_Instructions to follow:_ Leaving the pictures aside, transcribe every line below exactly.

_Data to examine:_

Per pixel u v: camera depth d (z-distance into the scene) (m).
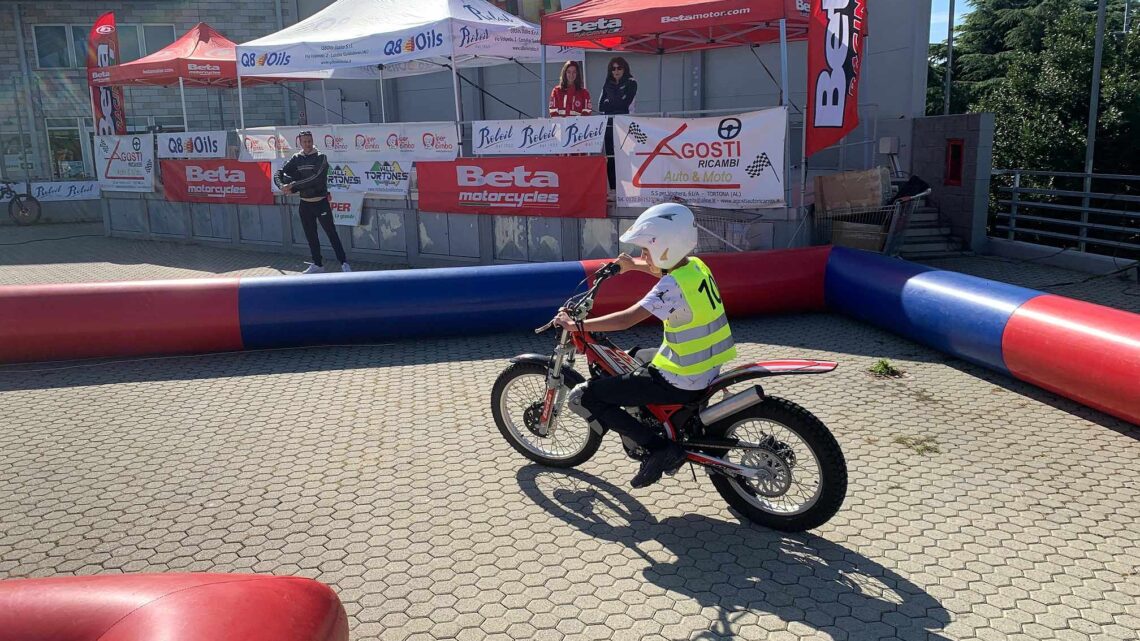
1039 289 9.30
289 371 7.09
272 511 4.46
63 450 5.38
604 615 3.44
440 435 5.48
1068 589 3.57
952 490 4.51
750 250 9.30
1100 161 16.34
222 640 2.16
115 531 4.27
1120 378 5.05
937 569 3.74
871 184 9.57
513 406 5.56
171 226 15.42
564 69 10.91
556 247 10.73
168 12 22.19
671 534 4.11
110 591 2.44
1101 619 3.35
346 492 4.66
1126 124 15.91
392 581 3.74
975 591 3.56
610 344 4.52
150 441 5.51
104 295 7.38
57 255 14.30
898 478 4.66
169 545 4.12
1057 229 15.86
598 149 9.98
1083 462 4.84
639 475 4.08
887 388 6.20
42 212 20.64
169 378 6.95
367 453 5.21
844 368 6.70
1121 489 4.50
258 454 5.24
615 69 10.84
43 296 7.30
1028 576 3.67
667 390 3.97
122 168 15.96
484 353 7.48
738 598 3.54
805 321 8.28
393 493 4.64
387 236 12.38
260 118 22.31
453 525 4.25
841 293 8.05
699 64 15.82
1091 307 5.75
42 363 7.43
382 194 12.16
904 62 13.12
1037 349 5.69
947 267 10.69
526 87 17.80
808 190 10.79
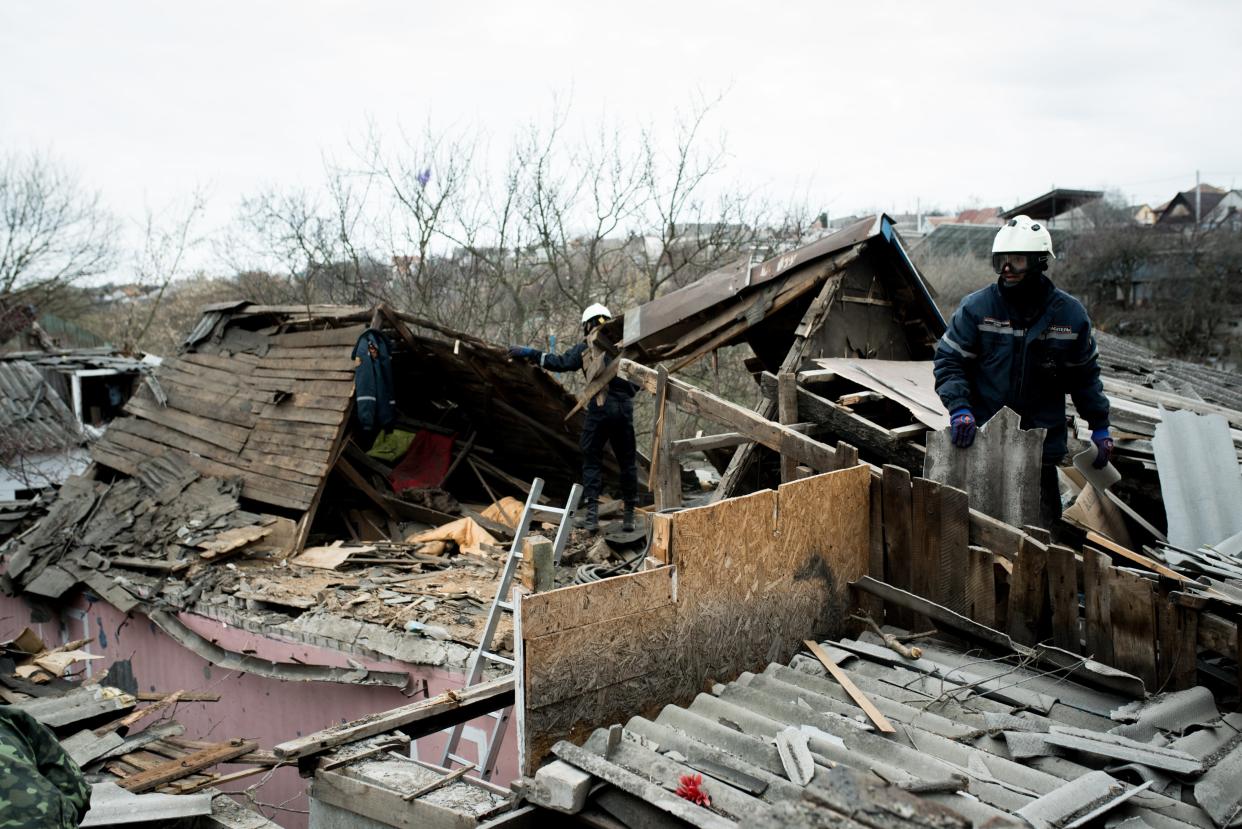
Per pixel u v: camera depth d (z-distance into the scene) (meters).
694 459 15.58
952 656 4.18
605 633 3.40
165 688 8.99
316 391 10.32
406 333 10.34
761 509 4.07
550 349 9.74
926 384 7.34
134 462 11.07
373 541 10.20
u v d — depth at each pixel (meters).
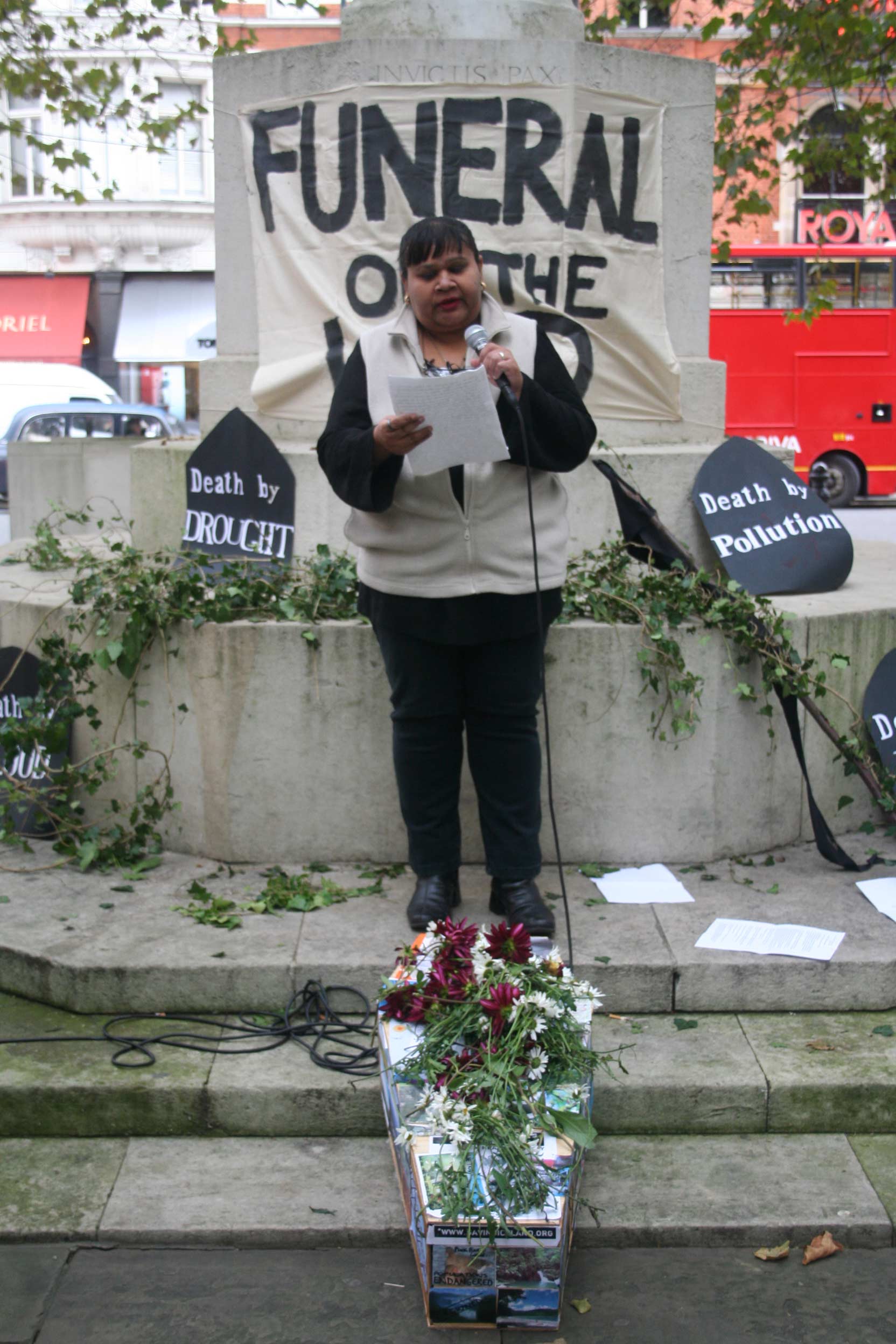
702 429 5.11
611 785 4.12
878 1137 3.25
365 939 3.67
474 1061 2.91
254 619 4.18
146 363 27.12
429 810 3.68
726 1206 3.00
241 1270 2.86
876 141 10.41
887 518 18.62
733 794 4.20
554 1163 2.72
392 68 4.73
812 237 23.78
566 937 3.67
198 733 4.19
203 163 27.42
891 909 3.86
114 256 27.61
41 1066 3.33
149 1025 3.52
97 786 4.32
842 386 19.75
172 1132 3.26
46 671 4.34
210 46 10.69
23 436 19.56
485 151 4.77
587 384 4.95
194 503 4.79
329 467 3.32
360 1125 3.25
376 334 3.43
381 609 3.50
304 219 4.82
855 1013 3.57
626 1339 2.66
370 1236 2.93
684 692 4.06
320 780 4.14
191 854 4.31
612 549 4.52
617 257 4.89
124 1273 2.84
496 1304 2.68
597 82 4.80
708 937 3.68
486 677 3.54
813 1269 2.88
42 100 26.86
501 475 3.38
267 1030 3.47
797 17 9.56
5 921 3.83
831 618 4.31
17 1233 2.92
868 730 4.43
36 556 5.50
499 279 4.83
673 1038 3.44
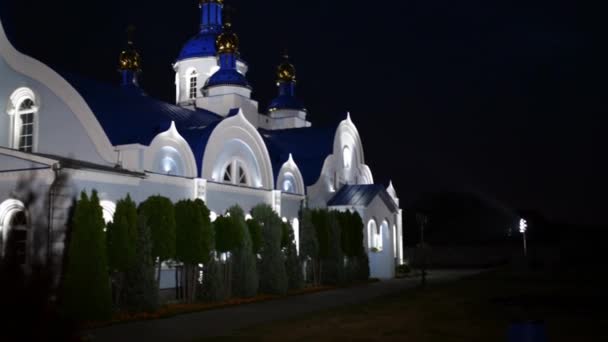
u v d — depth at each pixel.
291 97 52.12
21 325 6.98
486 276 42.50
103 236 19.38
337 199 41.06
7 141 26.86
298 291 29.50
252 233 27.41
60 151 26.09
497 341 15.38
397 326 18.12
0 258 7.38
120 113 27.72
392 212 43.69
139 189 24.83
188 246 23.25
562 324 18.55
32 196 9.04
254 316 20.73
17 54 27.25
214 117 38.09
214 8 49.84
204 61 47.66
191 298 24.06
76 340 7.45
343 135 44.66
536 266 54.34
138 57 44.50
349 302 25.47
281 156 37.97
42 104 26.67
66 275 18.36
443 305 23.97
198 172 28.55
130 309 20.52
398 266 45.41
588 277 39.84
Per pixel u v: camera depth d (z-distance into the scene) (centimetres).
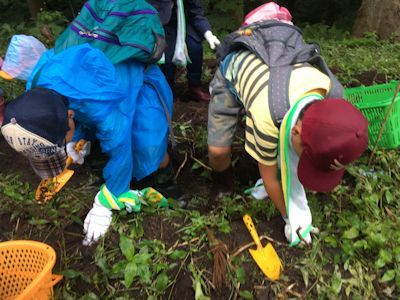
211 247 234
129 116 229
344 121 165
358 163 294
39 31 546
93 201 274
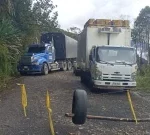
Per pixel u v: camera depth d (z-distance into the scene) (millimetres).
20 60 25938
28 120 9766
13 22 28828
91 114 10922
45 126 9086
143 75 21656
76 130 8773
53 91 16578
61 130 8711
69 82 21219
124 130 8953
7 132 8375
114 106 12734
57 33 32031
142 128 9211
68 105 12562
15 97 14297
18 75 25906
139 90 18438
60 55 31984
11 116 10258
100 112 11367
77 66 24000
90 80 17453
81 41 21219
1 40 21844
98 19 18203
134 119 9625
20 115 10430
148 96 16500
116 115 10930
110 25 18188
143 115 11102
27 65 25859
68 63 34656
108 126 9344
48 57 27891
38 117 10211
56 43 32094
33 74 27328
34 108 11656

_Response below:_
Per pixel u v: camera depth d (z-distance into the scene) (m).
1039 289 9.30
289 371 7.09
272 511 4.46
63 450 5.38
604 615 3.44
440 435 5.48
1068 589 3.57
952 490 4.51
750 250 9.30
1100 161 16.34
222 640 2.16
115 531 4.27
1120 378 5.05
937 569 3.74
871 184 9.57
513 406 5.56
171 226 15.42
564 69 10.91
556 247 10.73
168 12 22.19
671 534 4.11
110 591 2.44
1101 619 3.35
346 492 4.66
1126 124 15.91
392 581 3.74
975 591 3.56
610 344 4.52
150 441 5.51
104 295 7.38
57 255 14.30
898 478 4.66
169 545 4.12
1057 229 15.86
598 149 9.98
1083 462 4.84
639 475 4.08
887 388 6.20
42 212 20.64
169 378 6.95
367 453 5.21
844 368 6.70
1121 489 4.50
258 454 5.24
615 69 10.84
43 296 7.30
1028 576 3.67
667 390 3.97
122 168 15.96
484 353 7.48
738 598 3.54
805 321 8.28
393 493 4.64
387 236 12.38
260 118 22.31
453 525 4.25
841 293 8.05
699 64 15.82
1091 307 5.75
42 363 7.43
382 194 12.16
904 62 13.12
1037 349 5.69
947 267 10.69
526 87 17.80
808 190 10.79
Per pixel u v: camera depth d (z-distance into the scene) (meters).
694 459 15.58
952 656 4.18
605 633 3.40
165 688 8.99
316 391 10.32
406 333 10.34
761 509 4.07
550 349 9.74
926 384 7.34
134 462 11.07
373 541 10.20
u v d — depth at each pixel (meters).
702 429 5.11
611 785 4.12
878 1137 3.25
365 939 3.67
474 1061 2.91
254 619 4.18
146 363 27.12
429 810 3.68
726 1206 3.00
241 1270 2.86
876 141 10.41
887 518 18.62
733 794 4.20
554 1163 2.72
392 68 4.73
812 237 23.78
566 937 3.67
198 733 4.19
203 163 27.42
891 909 3.86
114 256 27.61
41 1066 3.33
149 1025 3.52
97 786 4.32
842 386 19.75
172 1132 3.26
46 671 4.34
210 46 10.69
23 436 19.56
485 151 4.77
587 384 4.95
194 503 4.79
329 467 3.32
360 1125 3.25
376 334 3.43
381 609 3.50
304 219 4.82
855 1013 3.57
626 1339 2.66
370 1236 2.93
684 692 4.06
320 780 4.14
191 854 4.31
612 549 4.52
617 257 4.89
124 1273 2.84
496 1304 2.68
597 82 4.80
708 937 3.68
486 677 3.54
813 1269 2.88
42 100 26.86
501 475 3.38
267 1030 3.47
797 17 9.56
5 921 3.83
831 618 4.31
17 1233 2.92
868 730 4.43
36 556 5.50
499 279 4.83
673 1038 3.44
u v d — depth at each pixel.
291 97 52.12
21 325 6.98
486 276 42.50
103 236 19.38
337 199 41.06
7 141 26.86
298 291 29.50
252 233 27.41
60 151 26.09
497 341 15.38
397 326 18.12
0 258 7.38
120 113 27.72
392 212 43.69
139 189 24.83
188 246 23.25
562 324 18.55
32 196 9.04
254 316 20.73
17 54 27.25
214 117 38.09
214 8 49.84
204 61 47.66
191 298 24.06
76 340 7.45
343 135 44.66
536 266 54.34
138 57 44.50
349 302 25.47
281 156 37.97
42 104 26.67
66 275 18.36
443 305 23.97
198 172 28.55
130 309 20.52
398 266 45.41
588 277 39.84
Per pixel u v: camera depth d (z-distance into the scene) (centimetres).
211 247 234
129 116 229
344 121 165
358 163 294
39 31 546
93 201 274
Per pixel u v: camera depth d (z-distance into the scene) (millimetres).
20 60 25938
28 120 9766
13 22 28828
91 114 10922
45 126 9086
143 75 21656
76 130 8773
53 91 16578
61 130 8711
69 82 21219
124 130 8953
7 132 8375
114 106 12734
57 33 32031
142 128 9211
68 105 12562
15 97 14297
18 75 25906
139 90 18438
60 55 31984
11 116 10258
100 112 11367
77 66 24000
90 80 17453
81 41 21219
1 40 21844
98 19 18203
134 119 9625
20 115 10430
148 96 16500
116 115 10930
110 25 18188
143 115 11102
27 65 25859
68 63 34656
108 126 9344
48 57 27891
38 117 10211
56 43 32094
33 74 27328
34 108 11656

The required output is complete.